## GOAL OF THE EXERCISE
Extract, from the records beneath this instruction, each line that contains the word "group".

━━━━━━━━━━━━━━━━━━━━

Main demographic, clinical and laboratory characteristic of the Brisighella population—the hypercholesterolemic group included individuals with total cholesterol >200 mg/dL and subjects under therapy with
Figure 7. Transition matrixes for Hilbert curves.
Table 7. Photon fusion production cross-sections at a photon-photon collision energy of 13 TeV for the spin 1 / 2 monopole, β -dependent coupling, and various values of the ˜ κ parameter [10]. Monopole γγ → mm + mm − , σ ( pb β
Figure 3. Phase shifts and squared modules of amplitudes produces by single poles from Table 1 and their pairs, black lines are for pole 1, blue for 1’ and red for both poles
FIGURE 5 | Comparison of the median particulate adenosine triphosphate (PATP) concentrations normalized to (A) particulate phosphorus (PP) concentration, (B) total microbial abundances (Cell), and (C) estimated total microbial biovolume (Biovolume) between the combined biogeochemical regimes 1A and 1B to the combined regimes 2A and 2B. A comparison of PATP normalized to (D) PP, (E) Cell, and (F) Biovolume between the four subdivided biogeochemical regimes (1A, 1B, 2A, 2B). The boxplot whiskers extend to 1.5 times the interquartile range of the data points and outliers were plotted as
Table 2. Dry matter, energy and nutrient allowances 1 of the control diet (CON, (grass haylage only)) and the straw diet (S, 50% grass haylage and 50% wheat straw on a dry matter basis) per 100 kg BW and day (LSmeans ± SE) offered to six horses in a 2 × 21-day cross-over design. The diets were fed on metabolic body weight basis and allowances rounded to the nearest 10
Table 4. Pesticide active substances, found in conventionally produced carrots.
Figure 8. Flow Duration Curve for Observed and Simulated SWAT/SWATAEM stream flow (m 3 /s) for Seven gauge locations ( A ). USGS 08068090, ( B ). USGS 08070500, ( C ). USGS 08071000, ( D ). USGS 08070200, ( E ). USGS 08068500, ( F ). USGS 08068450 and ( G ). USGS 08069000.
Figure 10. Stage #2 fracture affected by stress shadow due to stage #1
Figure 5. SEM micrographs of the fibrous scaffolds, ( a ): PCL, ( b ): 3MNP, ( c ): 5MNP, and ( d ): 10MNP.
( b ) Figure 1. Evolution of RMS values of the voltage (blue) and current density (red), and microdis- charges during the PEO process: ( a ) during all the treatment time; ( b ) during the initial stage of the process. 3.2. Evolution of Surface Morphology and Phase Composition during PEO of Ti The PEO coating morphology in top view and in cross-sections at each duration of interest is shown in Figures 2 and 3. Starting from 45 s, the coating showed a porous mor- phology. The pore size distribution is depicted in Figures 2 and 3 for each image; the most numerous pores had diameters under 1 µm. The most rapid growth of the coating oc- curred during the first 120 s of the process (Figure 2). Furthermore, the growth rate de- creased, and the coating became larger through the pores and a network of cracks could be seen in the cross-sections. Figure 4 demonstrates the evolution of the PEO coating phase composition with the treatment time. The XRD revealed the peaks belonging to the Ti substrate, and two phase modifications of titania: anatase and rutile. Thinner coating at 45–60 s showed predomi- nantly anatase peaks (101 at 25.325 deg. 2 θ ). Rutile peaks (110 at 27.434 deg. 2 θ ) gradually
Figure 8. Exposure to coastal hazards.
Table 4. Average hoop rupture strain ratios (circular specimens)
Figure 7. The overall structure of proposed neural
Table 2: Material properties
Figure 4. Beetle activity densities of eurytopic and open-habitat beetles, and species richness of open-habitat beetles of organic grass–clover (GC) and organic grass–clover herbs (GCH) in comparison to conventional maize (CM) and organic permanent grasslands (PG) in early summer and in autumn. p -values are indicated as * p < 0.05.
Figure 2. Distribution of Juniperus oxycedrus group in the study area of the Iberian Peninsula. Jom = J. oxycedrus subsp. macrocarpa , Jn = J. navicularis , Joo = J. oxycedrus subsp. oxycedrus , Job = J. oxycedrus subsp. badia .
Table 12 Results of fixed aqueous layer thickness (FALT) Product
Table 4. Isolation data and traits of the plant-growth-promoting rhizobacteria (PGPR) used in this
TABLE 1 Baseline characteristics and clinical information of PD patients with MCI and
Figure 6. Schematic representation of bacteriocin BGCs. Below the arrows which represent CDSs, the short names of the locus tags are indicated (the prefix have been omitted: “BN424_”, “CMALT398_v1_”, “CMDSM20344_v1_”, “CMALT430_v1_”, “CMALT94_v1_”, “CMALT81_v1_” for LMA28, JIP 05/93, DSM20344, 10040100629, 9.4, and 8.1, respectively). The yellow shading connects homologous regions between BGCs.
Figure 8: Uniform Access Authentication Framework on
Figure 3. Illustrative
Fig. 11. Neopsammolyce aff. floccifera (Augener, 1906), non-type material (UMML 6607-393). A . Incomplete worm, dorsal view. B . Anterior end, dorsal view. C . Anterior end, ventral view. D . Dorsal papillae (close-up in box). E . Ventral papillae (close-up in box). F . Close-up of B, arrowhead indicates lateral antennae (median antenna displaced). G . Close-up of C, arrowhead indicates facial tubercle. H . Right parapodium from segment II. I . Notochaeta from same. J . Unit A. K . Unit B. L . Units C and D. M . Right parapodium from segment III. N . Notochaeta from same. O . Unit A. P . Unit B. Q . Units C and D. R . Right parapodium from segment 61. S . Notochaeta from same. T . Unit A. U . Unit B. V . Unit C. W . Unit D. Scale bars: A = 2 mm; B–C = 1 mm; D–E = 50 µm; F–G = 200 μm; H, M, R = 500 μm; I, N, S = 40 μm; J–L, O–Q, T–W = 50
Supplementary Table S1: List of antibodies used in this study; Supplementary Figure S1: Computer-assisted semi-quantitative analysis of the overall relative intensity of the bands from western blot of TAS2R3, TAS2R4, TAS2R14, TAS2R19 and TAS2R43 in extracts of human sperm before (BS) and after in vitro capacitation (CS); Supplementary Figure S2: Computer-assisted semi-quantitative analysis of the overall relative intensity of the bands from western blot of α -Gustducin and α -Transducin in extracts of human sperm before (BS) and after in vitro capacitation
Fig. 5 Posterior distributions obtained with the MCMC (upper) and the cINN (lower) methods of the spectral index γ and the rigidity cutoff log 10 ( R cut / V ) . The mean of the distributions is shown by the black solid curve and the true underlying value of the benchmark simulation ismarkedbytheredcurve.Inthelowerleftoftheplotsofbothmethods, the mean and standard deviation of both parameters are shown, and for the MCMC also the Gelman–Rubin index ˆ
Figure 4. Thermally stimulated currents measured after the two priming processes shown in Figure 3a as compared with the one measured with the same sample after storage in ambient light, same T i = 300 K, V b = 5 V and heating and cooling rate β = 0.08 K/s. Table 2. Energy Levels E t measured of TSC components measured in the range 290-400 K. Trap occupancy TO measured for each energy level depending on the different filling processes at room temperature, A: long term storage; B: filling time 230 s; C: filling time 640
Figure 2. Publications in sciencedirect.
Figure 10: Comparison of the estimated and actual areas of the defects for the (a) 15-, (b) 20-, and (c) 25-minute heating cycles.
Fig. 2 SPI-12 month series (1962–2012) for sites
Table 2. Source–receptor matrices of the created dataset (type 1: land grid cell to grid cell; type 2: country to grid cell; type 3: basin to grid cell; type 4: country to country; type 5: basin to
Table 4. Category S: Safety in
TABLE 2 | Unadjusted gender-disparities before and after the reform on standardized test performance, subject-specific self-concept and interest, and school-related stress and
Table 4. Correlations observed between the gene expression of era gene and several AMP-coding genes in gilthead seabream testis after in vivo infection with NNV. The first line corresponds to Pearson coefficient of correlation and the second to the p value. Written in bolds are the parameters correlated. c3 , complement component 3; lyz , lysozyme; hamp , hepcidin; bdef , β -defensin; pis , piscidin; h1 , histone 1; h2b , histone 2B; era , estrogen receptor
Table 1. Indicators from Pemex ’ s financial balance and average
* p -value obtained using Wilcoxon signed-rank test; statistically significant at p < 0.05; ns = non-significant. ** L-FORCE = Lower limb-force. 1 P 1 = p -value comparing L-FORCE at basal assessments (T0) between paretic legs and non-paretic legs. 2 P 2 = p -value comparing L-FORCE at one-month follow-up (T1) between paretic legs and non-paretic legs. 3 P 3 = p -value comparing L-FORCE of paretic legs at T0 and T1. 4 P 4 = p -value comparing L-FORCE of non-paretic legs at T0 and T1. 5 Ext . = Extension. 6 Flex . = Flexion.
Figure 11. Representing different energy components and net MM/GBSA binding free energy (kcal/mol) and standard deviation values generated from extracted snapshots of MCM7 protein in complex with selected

━━━━━━━━━━━━━━━━━━━━

## REPLY TO THE EXERCISE
Main demographic, clinical and laboratory characteristic of the Brisighella population—the hypercholesterolemic group included individuals with total cholesterol >200 mg/dL and subjects under therapy with
Figure 2. Distribution of Juniperus oxycedrus group in the study area of the Iberian Peninsula. Jom = J. oxycedrus subsp. macrocarpa , Jn = J. navicularis , Joo = J. oxycedrus subsp. oxycedrus , Job = J. oxycedrus subsp. badia .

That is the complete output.